Native development is still hard - things like WebSockets are fundamentally web technologies and their native libraries have a lot of hard edges and inconsistencies that only show up when you use something 100 times a day - took some engineering to get around this. Native does make the UX fast but it almost made me wish I had chosen Electron for something with this much network management, but speed and resource efficiency is worth going native for.
Okay, this already feels long - please try it, let me know how it feels, glad to hear feedback and feature requests. Thank you! Here is the link: https://getshoute.com/deepdive
Some one asked this but got flagged so still answering it here:
ejoso 2 hours ago: The latency breakdown is honest and the right frame.
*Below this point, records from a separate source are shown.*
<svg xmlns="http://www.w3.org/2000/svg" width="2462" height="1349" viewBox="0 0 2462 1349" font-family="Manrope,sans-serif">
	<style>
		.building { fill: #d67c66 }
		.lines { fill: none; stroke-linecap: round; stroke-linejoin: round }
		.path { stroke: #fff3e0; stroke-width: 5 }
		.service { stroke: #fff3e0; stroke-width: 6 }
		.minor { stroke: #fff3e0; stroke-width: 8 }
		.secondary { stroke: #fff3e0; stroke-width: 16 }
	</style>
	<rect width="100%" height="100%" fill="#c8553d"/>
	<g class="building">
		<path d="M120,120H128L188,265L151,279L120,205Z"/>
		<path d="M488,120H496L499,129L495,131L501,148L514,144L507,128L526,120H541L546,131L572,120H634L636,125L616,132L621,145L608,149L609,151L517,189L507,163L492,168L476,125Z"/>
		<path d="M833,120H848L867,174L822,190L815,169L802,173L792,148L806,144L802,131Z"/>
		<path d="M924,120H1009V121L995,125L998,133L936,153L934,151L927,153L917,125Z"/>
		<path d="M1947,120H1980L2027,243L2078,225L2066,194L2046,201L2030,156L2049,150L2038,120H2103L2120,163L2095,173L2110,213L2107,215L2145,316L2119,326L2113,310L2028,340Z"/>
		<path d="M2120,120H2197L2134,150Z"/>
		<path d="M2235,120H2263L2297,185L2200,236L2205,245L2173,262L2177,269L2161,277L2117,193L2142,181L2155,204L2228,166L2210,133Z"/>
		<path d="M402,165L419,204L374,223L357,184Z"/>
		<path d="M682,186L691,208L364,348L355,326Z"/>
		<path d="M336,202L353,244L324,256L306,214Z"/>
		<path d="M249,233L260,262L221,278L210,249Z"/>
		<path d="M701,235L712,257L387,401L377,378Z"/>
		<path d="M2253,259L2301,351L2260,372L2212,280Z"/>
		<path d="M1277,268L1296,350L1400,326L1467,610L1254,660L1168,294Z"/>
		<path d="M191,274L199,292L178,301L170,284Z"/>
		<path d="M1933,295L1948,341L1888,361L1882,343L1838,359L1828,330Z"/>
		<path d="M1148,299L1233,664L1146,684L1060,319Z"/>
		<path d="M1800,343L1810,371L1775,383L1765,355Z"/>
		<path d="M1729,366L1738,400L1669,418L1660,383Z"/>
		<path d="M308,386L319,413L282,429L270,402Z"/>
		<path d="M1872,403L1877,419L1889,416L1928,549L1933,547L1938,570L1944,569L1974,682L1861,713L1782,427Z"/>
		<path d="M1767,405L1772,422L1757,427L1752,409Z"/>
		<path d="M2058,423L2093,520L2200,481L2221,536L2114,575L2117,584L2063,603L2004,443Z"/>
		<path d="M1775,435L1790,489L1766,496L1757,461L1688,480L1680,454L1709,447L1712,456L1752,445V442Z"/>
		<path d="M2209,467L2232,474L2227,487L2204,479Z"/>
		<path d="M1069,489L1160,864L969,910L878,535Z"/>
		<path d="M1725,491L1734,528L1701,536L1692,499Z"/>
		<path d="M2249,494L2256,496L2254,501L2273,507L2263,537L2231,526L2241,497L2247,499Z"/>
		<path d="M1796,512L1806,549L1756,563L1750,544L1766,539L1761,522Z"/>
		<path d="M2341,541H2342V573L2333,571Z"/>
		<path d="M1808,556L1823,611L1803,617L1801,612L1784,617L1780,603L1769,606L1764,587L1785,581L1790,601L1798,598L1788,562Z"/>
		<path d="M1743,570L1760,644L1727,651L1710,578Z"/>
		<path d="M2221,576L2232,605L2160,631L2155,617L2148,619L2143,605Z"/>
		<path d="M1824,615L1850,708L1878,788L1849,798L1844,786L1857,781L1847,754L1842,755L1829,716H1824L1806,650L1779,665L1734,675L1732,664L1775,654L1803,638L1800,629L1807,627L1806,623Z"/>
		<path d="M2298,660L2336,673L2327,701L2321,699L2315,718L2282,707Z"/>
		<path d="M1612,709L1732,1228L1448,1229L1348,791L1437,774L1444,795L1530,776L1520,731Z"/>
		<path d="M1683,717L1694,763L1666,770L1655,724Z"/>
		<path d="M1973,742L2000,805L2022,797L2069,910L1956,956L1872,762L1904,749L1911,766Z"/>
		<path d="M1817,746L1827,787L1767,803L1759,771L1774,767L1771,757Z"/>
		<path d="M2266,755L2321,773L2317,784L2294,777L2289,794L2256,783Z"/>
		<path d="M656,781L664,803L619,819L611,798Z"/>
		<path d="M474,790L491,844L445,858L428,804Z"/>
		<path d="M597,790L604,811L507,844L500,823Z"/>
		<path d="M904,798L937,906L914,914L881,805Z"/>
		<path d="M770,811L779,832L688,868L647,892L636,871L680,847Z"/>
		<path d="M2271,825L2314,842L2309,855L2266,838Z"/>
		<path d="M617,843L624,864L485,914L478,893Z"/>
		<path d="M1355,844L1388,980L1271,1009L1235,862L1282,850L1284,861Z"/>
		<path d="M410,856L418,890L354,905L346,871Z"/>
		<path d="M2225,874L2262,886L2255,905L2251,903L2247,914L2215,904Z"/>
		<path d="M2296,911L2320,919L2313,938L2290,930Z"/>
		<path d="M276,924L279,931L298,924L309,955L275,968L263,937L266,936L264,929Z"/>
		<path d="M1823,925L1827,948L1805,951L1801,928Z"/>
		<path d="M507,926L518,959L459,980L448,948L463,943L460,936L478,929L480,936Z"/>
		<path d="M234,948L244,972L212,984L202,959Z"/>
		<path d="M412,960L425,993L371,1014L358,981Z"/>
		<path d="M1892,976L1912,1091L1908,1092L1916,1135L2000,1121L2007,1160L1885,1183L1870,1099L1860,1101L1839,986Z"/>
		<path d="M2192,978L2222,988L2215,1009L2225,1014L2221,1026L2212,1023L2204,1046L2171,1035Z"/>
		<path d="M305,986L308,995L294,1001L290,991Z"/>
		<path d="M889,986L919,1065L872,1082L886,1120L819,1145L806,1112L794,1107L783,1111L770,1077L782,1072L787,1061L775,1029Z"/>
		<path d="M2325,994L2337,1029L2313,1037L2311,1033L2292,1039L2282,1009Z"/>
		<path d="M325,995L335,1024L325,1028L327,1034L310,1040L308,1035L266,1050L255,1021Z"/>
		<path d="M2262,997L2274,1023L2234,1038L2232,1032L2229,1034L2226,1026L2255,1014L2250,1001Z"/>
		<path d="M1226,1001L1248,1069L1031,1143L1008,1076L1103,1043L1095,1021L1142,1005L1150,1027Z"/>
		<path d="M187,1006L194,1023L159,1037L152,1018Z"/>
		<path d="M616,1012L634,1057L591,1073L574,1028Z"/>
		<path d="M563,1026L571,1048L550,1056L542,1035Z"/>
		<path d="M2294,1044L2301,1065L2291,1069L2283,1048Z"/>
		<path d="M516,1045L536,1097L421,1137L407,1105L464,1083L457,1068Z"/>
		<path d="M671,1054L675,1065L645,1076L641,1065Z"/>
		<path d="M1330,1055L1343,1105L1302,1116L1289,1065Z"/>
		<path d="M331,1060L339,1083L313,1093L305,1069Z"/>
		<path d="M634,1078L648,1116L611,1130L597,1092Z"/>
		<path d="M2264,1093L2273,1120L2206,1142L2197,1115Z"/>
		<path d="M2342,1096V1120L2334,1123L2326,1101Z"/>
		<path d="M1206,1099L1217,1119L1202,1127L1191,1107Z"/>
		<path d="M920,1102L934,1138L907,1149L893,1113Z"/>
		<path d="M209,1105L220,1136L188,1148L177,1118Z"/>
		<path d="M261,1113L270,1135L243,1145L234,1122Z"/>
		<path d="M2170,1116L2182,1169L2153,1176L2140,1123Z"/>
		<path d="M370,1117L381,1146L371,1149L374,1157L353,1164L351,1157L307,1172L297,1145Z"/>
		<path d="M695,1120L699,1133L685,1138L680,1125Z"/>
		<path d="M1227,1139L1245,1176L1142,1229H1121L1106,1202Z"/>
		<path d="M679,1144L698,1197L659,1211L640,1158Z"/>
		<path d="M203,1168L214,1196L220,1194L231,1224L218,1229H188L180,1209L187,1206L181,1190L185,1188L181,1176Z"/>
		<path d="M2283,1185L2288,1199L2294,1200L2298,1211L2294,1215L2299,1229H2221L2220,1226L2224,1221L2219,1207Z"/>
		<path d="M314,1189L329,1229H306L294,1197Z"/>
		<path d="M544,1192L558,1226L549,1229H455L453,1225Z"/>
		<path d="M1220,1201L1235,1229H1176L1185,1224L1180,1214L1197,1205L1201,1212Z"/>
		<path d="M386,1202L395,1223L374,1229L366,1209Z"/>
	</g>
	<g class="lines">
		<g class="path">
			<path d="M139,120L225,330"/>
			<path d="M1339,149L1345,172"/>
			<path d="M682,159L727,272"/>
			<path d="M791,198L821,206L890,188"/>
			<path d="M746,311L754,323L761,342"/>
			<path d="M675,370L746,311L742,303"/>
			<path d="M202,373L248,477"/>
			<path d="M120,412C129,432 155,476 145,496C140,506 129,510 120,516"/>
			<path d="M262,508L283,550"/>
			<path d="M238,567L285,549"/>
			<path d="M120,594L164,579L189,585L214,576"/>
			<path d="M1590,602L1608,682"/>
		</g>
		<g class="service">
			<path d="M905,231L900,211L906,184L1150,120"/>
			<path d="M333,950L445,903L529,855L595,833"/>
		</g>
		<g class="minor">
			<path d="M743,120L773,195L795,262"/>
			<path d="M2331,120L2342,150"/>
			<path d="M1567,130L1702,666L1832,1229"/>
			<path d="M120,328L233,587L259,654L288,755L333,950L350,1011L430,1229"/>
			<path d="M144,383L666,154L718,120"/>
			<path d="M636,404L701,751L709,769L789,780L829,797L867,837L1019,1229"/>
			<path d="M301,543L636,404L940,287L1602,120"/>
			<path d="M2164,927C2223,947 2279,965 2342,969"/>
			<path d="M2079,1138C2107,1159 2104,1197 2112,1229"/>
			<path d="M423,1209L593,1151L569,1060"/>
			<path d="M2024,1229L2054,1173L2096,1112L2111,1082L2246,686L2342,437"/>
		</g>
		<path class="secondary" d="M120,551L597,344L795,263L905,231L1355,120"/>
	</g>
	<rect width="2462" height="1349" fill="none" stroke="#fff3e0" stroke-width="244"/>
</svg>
Most of the delay budget gets eaten before and after the model, and that is harder to fix than it looks. Cold starts on local Whisper variants and WebSocket warmup on cloud paths are both worse than benchmarks suggest. The differentiation question I keep landing on: whisper.cpp behind a hotkey with a paste shim is a solved afternoon project for a certain kind of person. The real gap is consistency across arbitrary apps, and that is genuinely harder than it sounds.
For the fully local path (flying, privacy-sensitive) what does Shoute add beyond well-packaged WhisperKit with better insertion handling? That answer is either the core pitch or an honest scoping of who this is for.
------------------------------------------------------
This makes a good point - latency and consistency are indeed the hardest to get right. For the fully local path - the major value add for Shoute is still the speed and consistency, getting accessibility settings right and the flow from the model to text is useful for many folks. That and consistently keeping it updated with model updates as models improve and with OS updates.